The #1 Leadership Communication Mistake

I have come to the conclusion that there is one pretty universal communication mistake that is the most damaging and causes the most mischief for leaders.

Are you ready?  The mistake is:  not preparing well.  Yes, I know this is not very sexy, but it is incredibly ubiquitos.  People just don’t think about preparing in advance for a crucial conversation, and they typically don’t invest nearly enough time in preparing for a high-stakes presentation or Q & A session.

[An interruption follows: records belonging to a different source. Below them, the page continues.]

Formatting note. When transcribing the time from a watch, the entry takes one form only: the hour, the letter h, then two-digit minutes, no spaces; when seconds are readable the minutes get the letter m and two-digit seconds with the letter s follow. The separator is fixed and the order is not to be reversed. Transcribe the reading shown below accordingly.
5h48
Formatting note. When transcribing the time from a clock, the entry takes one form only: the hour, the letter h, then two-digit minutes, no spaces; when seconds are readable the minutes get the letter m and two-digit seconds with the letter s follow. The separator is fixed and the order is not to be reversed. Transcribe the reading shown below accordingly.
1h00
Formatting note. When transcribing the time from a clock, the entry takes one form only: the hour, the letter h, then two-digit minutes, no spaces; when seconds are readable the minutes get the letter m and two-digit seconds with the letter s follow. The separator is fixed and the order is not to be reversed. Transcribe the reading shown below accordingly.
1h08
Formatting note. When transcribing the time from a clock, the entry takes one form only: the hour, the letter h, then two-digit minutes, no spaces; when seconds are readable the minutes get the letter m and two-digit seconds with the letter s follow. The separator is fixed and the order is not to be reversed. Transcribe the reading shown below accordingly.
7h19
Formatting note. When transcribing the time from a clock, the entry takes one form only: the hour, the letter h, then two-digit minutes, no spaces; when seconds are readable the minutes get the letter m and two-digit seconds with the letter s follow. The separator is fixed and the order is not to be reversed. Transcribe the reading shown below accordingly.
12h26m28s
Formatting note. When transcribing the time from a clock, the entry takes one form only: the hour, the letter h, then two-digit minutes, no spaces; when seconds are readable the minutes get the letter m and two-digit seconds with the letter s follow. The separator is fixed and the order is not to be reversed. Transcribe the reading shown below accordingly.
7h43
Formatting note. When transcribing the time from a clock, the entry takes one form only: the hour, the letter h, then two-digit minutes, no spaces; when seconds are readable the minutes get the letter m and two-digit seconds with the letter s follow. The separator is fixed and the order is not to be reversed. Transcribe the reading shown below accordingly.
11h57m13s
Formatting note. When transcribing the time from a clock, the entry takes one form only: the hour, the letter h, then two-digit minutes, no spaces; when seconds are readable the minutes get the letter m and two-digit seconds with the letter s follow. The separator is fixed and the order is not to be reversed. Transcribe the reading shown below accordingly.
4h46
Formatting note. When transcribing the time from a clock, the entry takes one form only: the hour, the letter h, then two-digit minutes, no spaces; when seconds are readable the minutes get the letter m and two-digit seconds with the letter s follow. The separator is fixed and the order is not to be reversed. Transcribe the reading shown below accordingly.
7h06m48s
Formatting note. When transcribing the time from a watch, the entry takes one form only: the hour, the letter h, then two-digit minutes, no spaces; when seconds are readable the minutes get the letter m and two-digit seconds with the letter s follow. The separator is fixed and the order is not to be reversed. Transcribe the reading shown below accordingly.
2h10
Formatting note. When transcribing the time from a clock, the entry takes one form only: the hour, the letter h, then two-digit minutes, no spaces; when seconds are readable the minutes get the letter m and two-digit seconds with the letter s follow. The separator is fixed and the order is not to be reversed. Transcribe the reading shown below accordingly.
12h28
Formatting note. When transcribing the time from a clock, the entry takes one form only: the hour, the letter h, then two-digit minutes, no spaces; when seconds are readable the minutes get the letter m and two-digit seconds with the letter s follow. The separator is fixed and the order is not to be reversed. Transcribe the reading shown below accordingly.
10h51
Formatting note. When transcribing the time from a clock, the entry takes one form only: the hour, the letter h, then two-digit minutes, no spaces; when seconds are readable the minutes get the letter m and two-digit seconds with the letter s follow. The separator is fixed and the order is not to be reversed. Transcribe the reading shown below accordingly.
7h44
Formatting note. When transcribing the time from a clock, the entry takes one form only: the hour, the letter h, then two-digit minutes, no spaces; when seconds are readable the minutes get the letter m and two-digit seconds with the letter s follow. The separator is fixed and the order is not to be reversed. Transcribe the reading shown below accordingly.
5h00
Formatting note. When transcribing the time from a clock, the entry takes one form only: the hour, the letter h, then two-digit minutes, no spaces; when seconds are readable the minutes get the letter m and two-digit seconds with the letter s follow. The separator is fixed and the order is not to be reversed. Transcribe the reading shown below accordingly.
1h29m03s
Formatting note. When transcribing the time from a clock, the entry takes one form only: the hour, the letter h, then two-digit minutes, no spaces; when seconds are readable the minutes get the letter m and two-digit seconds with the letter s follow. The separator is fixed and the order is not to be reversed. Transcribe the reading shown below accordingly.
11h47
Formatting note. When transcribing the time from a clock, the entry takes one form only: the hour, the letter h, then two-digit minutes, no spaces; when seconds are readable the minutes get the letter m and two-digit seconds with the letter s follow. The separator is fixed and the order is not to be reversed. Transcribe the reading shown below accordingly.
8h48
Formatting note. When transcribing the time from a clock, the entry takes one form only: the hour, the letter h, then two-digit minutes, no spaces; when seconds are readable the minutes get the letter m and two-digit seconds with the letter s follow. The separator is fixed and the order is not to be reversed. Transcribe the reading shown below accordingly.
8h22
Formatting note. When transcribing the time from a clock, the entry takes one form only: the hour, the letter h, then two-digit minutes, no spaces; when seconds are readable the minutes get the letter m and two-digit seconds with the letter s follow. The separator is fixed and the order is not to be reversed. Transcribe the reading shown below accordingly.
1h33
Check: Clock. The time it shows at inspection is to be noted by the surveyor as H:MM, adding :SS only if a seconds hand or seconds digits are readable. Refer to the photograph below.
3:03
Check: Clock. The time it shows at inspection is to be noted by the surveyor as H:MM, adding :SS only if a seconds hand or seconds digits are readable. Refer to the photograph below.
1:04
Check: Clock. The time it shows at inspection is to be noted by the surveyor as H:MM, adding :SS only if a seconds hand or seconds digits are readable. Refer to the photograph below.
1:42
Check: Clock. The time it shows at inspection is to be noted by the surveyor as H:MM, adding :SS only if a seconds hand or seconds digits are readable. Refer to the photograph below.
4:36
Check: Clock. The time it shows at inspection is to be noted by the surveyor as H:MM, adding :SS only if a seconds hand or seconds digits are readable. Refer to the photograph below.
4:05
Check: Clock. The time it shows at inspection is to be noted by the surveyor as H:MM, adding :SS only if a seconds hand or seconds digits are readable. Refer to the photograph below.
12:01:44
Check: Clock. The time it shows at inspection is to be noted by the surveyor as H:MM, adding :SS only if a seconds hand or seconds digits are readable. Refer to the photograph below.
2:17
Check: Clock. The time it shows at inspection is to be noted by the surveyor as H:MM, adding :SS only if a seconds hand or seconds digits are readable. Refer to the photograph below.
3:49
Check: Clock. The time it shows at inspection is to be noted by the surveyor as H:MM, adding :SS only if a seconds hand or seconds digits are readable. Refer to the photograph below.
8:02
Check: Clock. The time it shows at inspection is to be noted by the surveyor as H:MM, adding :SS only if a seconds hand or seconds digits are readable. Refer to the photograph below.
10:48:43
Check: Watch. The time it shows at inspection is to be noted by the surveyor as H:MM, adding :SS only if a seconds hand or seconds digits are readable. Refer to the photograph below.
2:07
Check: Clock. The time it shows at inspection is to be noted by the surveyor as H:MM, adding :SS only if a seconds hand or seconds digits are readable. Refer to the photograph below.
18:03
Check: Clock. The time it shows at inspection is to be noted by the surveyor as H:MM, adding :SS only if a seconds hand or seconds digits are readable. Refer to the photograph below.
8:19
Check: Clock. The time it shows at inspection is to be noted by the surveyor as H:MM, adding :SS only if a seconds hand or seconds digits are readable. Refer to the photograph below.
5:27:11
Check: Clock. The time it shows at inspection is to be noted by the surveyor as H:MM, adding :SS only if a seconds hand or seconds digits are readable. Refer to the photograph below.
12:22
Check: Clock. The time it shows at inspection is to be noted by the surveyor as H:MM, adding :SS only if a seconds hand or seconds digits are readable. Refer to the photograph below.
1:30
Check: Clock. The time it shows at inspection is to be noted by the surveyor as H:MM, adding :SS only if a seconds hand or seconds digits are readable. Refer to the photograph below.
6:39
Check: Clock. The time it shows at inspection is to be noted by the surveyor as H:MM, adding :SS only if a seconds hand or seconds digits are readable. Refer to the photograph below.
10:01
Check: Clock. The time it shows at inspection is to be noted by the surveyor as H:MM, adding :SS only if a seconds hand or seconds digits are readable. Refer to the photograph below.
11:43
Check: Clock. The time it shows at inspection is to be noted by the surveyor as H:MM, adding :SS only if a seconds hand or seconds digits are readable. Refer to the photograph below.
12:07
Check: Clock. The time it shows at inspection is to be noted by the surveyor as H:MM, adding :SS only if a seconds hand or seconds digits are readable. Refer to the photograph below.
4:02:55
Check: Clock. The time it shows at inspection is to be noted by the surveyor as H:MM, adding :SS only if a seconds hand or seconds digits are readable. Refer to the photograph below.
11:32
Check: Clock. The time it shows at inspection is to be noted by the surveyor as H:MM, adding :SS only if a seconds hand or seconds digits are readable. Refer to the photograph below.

Think about it this way:  there are probably 5%, maybe 10% at the most, of your communications that are truly extremely important.  Situations where careers, or very large amounts of money are at stake.  My most frequent and important advice is, invest the time to prepare properly for these moments.  The more important the communication, the more time you should invest preparing for it.  More specifically:

  1. For a 1-1 meeting, decide what you will say in advance; and role play the conversation with a skilled communicator whom you trust.  Do the role play as if you were having the actual conversation–don’t just talk about what you plan to say.  Do it fully in role.  Then have them give you feedback, and role play it again.  Practice until you’ve got it down.  It will make for a better outcome, and will also greatly enhance your confidence level going into the conversation, because you have already done it!
  2. For an important Q & A session, write down the questions that you are mostly likely to be asked, and also the questions you most fear.  Then map out your answers, and practice them out loud, again with someone who can give you feedback.  Practice the same question and answer several times, until you really nail it, then move to the next question.  When you have them all, then practice answering a series of questions.
  3. For a presentation, deliver the whole presentation several times, also out loud.  Practicing it in your head is not the same as practicing it aloud, because you are not rehearsing the actual behavior you are preparing for.  And again, if possible, have someone in the room who can give you candid feedback.